→ **Problem**
Report each line from the listing that the string "bottom" appears in.

Segment Open

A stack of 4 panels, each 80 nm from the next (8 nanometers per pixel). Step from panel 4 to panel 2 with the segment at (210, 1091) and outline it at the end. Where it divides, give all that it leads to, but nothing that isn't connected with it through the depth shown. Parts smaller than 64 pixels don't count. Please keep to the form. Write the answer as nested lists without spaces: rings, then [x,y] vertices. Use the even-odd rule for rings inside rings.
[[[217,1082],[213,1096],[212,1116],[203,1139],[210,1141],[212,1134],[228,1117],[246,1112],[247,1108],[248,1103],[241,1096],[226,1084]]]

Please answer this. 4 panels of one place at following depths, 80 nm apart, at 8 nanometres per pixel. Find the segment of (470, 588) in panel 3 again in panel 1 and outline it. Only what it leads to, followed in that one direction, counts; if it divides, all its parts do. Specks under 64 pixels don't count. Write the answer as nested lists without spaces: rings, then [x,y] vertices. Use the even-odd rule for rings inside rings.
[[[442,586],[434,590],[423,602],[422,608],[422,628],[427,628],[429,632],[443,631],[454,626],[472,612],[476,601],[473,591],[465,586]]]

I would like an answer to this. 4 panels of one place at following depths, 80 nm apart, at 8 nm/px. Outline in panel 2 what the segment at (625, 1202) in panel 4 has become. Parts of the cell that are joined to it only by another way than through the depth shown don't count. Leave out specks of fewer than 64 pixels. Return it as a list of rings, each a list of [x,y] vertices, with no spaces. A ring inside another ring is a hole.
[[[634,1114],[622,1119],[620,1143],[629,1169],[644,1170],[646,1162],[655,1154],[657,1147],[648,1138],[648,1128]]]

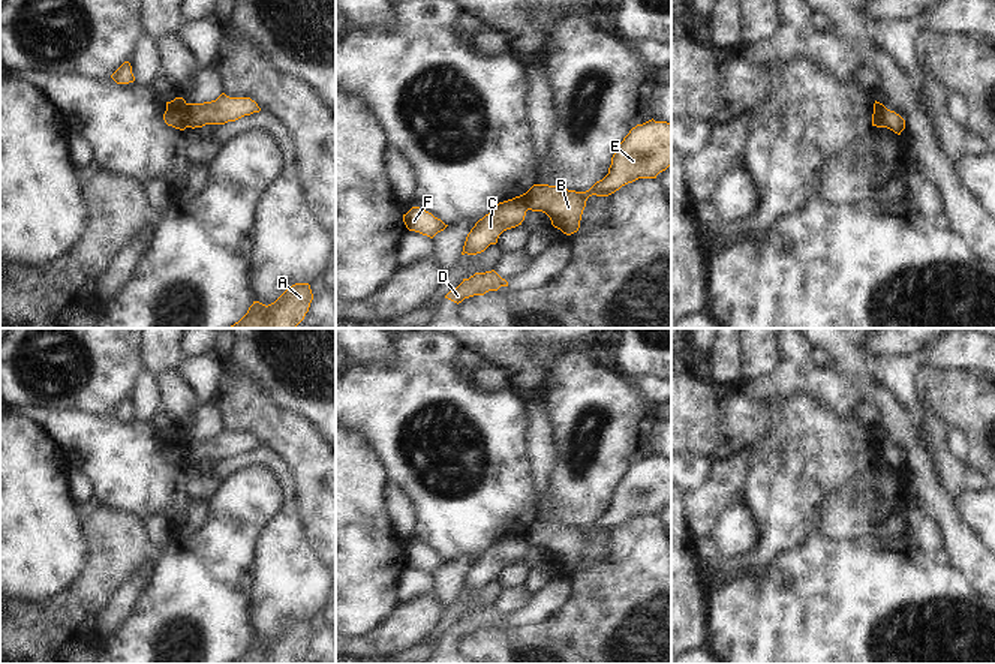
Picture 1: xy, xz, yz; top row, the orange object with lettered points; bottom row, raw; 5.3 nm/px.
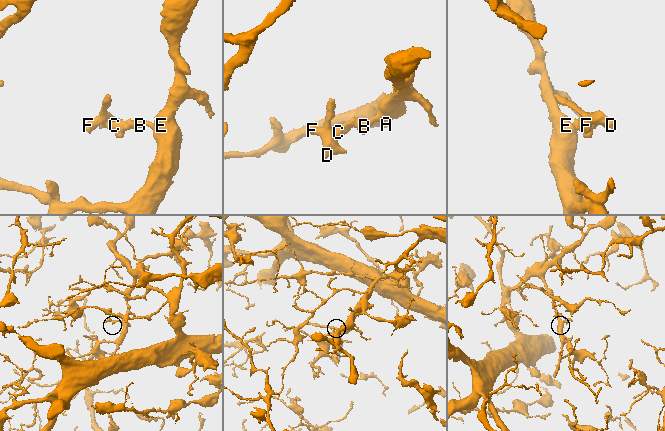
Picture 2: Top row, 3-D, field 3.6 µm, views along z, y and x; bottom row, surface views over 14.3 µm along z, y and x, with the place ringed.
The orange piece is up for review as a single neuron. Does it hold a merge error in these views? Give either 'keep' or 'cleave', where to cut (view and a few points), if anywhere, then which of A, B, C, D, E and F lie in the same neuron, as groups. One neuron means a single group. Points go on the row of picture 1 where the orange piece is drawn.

Segment Closed

→ **Answer to this task**
Picture 1: xy, xz, yz; top row, the orange object with lettered points; bottom row, raw; 5.3 nm/px.
Picture 2: Top row, 3-D, field 3.6 µm, views along z, y and x; bottom row, surface views over 14.3 µm along z, y and x, with the place ringed.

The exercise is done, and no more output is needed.